= APPLY WHAT YOU READ =
1. In the set-mifs description, which authors briefly outlined a full set-based mutual information algorithm and then set it aside as too hard to compute?
2. Resume the set-mifs description after its last sentence and keep writing it.

= PASSAGE PROVIDED =
++++++
/set-mifs

Matlab implementation of a feature selection algorithm based on set-wise mutual information

Primary LanguageMATLABCreative Commons Zero v1.0 UniversalCC0-1.0

set-mifs

Matlab implementation of a feature selection algorithm based on set-wise mutual information

Introduction

Many variants of the idea of using mutual information (MI) to determine salience of a feature in a pattern recognition task have been suggested in literature. They have their limitations, however: computing MI between pairs of variables does not capture more complex interactions among groups of variables, whereas computing MI for subsets of the feature space larger than 2 quickly becomes computationally intractable. Indeed, some authors (see Kwak & Choi, 2002) have briefly outlined a full set-based mutual information algorithm only to brush it aside as computationally so hard as to be impossible in practice.

The algorithm implemented here, a quick method to compute MI for groups, effectively resolves the computational intractability altogether.
++++++
= INPUT DATA =
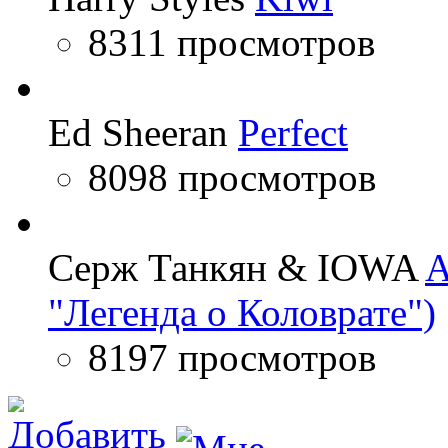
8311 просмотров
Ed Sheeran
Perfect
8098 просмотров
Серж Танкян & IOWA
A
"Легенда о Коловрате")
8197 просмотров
++++++
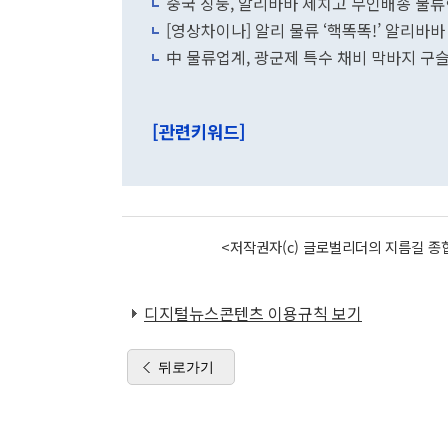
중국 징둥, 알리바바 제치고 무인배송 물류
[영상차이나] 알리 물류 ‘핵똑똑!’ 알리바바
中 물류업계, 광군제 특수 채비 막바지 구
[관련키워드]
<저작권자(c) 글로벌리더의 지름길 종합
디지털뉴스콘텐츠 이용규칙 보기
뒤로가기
++++++
= EXPECTED RESPONSES =
1. Kwak & Choi (2002).

2.
The Algorithm

The algorithm is based on two simple mathematical facts:

  • mutual information is unchanged under injective (one-to-one) functions, i.e. for random variables U and V, I(U; V) = I(U; g(V)) for any injective function g, and

  • the combination of injective functions is itself an injective function.

Essentially, this algorithm applies a number of injective functions to the feature space to arrive at a representation that can be handled at an otherwise unattainable efficiency. The total complexity of the algorithm is sub-quadratic with respect to the number of data points, linear in relation to the number of features, in sharp contrast to the exponential complexity of the brute-force approach. The illustration below gives an actual example of the steps:

Example of the method

The algorithm is discussed in detail by Lampen (2004).

Usage

There are two main files, both executable without needing to set any parameters:

  • main.m creates some synthetic input data, splits it in a 50/50 ratio into training and testing sets, and uses the proposed algorithm to compute a ranking of the features. It then tests the performance of an ensemble of classifiers on feature subsets of increasing size in the ranked order.

  • main_wdbc.m is the same as main.m except that it reads input from a file and uses ten-fold crossvalidation for the testing. The Wisconsin Diagnostic Breast Cancer data set is the best starting point (not included in this repository, so you need to get it from UCI first).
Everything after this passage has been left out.